Katharina Burgdorf, Henning Hillmann
Identity from symbolic networks: the rise of New Hollywood

Sociology Seminar, Center for Research in Economics and Statistics (CREST), Paris, 10. Dezember 2021

In this article the authors use data from the Internet Movie Database on more than 17,000 filmmakers who were active between 1930 and 2000 to show how the novel collective identity of auteur filmmaking emerged through the New Hollywood movement in the 1960s and 1970s. The authors contrast the role of tangible and symbolic network ties in the formation of collective identity.

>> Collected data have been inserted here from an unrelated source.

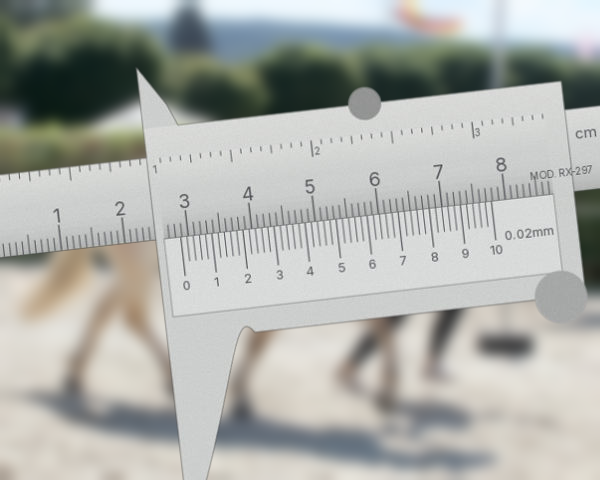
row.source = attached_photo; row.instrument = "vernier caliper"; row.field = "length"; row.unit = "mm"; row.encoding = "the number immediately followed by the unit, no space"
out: 28.8mm
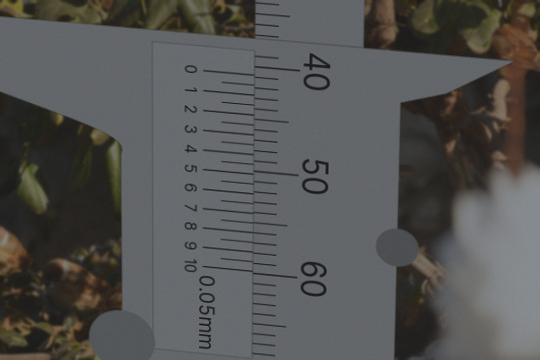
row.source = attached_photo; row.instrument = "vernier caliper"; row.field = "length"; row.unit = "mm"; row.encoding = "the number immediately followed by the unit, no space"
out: 40.8mm
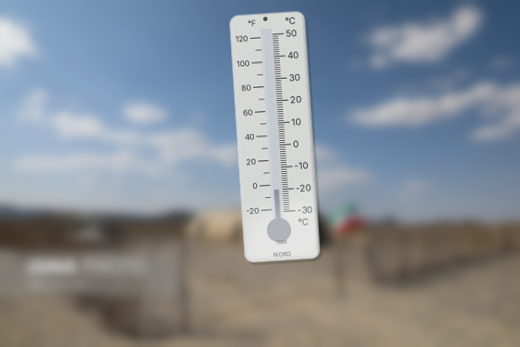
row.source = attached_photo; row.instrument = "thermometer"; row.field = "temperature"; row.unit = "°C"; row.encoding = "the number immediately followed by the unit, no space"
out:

They show that a cohesive symbolic network, in which New Hollywood filmmakers shared references to revered films, served as a foundation for the collective identity of this new artistic movement. In contrast, tangible collaborations in film projects yielded merely a fragmented social network that did little to support the creative enterprise of New Hollywood. The evidence suggests that this new collective identity cohered around an emerging film canon, i.e., a collection of valuable films that were cited disproportionally and that still serves as a touchstone for filmmakers today. The authors argue that symbolic ties through shared citations allowed New Hollywood filmmakers to realize their vision of autonomous auteur filmmaking. The proponents of New Hollywood also used this network of symbolic bonds to draw boundaries that separated them from the established studio identity of Hollywood’s Golden Age.